HOW TO COMPLETE THIS TASK
Keep every word the same. Repeat the records without their images.

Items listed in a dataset
▬▬▬▬▬▬▬▬▬▬
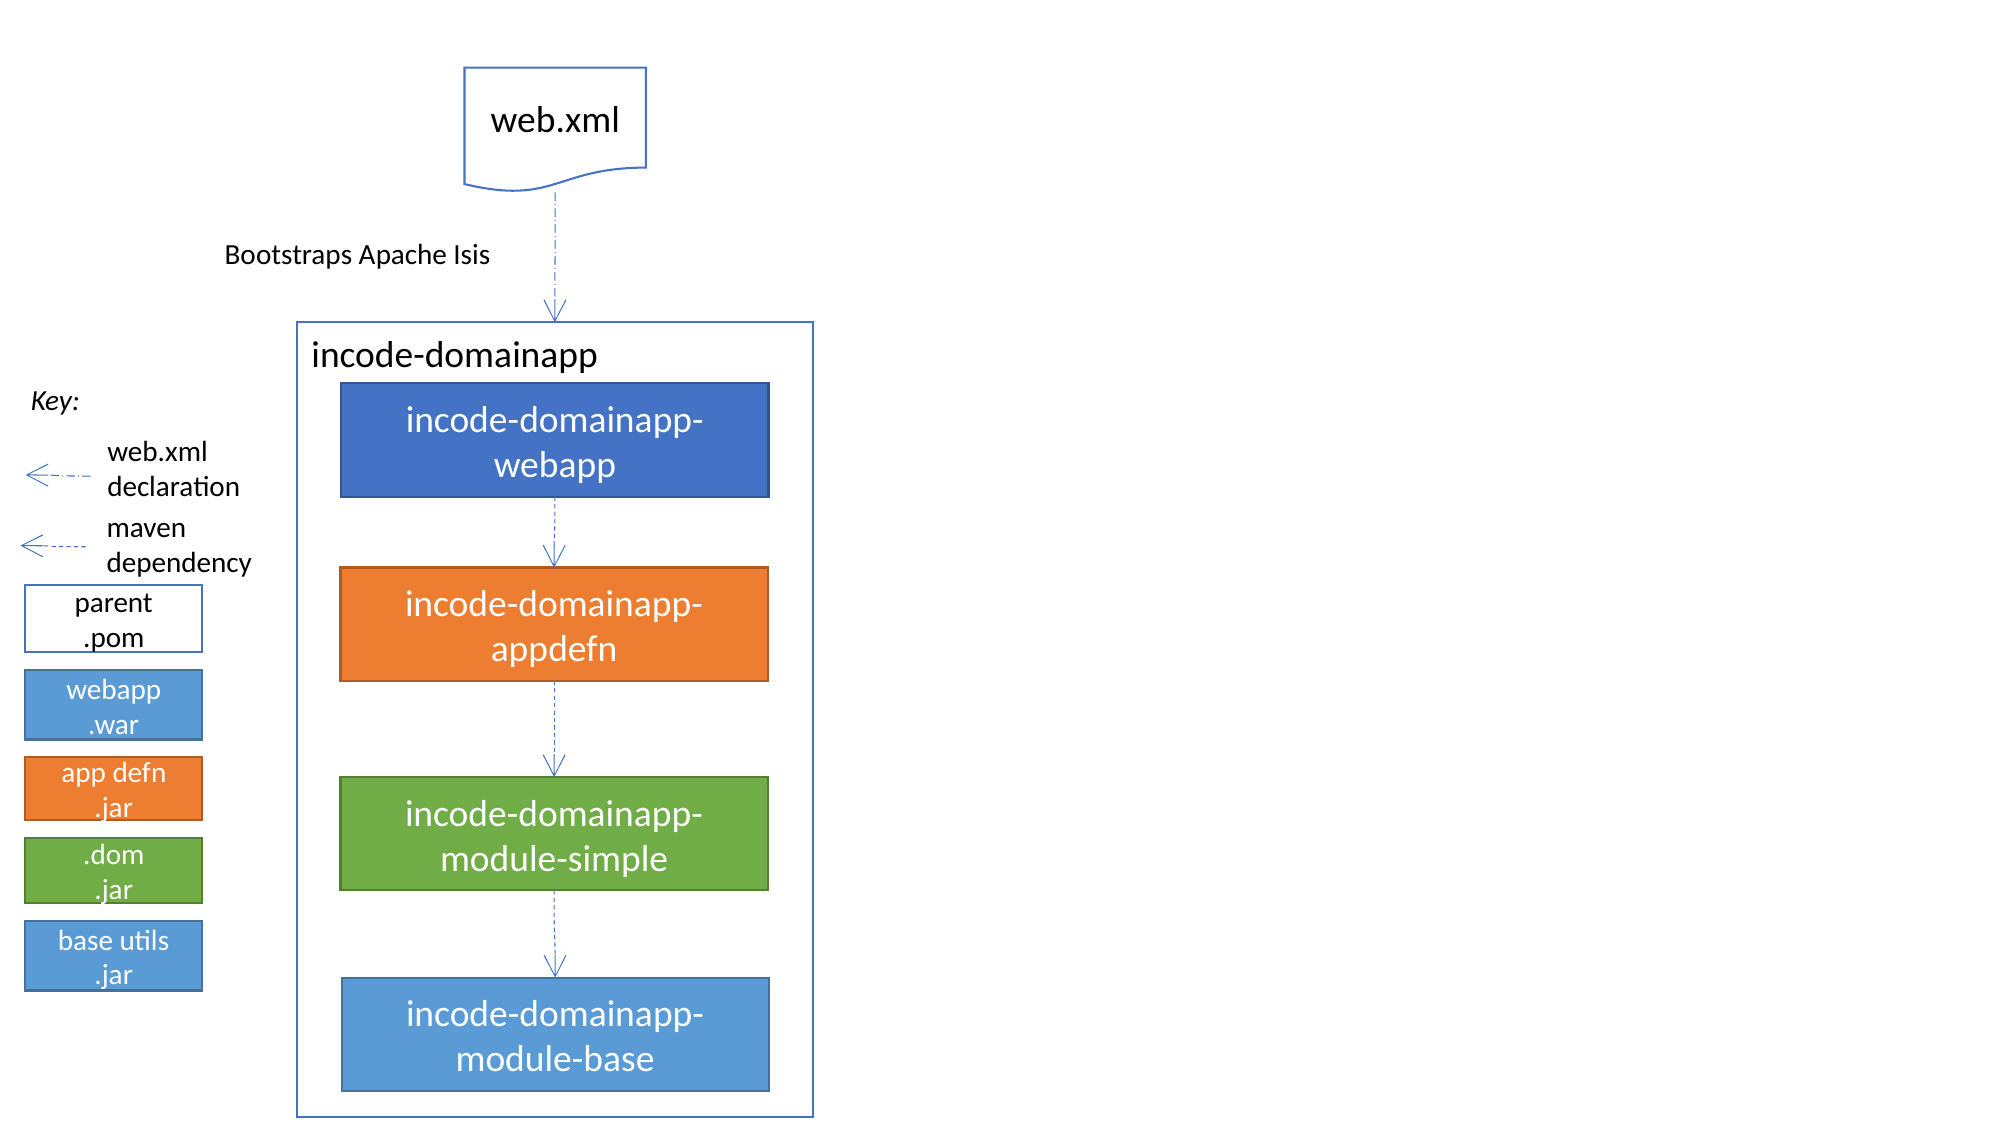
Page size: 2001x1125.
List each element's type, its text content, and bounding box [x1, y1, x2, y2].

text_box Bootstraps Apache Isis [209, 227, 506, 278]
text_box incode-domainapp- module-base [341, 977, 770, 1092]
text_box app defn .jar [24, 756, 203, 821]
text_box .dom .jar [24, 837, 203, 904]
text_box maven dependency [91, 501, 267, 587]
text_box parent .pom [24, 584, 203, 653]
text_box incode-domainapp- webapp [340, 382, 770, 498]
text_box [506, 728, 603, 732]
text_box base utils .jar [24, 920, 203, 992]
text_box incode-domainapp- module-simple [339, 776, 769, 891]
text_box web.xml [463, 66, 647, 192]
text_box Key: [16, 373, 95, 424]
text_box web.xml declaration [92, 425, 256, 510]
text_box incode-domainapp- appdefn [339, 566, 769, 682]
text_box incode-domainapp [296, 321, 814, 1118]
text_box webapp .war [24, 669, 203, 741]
▬▬▬▬▬▬▬▬▬▬
ANSWER TO THIS EXERCISE
Page size: 2001x1125.
List each element's type, its text content, and bounding box [x1, y1, x2, y2].

text_box Bootstraps Apache Isis [209, 227, 506, 278]
text_box incode-domainapp- module-base [341, 977, 770, 1092]
text_box app defn .jar [24, 756, 203, 821]
text_box .dom .jar [24, 837, 203, 904]
text_box maven dependency [91, 501, 267, 587]
text_box parent .pom [24, 584, 203, 653]
text_box incode-domainapp- webapp [340, 382, 770, 498]
text_box [506, 728, 603, 732]
text_box base utils .jar [24, 920, 203, 992]
text_box incode-domainapp- module-simple [339, 776, 769, 891]
text_box web.xml [463, 66, 647, 192]
text_box Key: [16, 373, 95, 424]
text_box web.xml declaration [92, 425, 256, 510]
text_box incode-domainapp- appdefn [339, 566, 769, 682]
text_box incode-domainapp [296, 321, 814, 1118]
text_box webapp .war [24, 669, 203, 741]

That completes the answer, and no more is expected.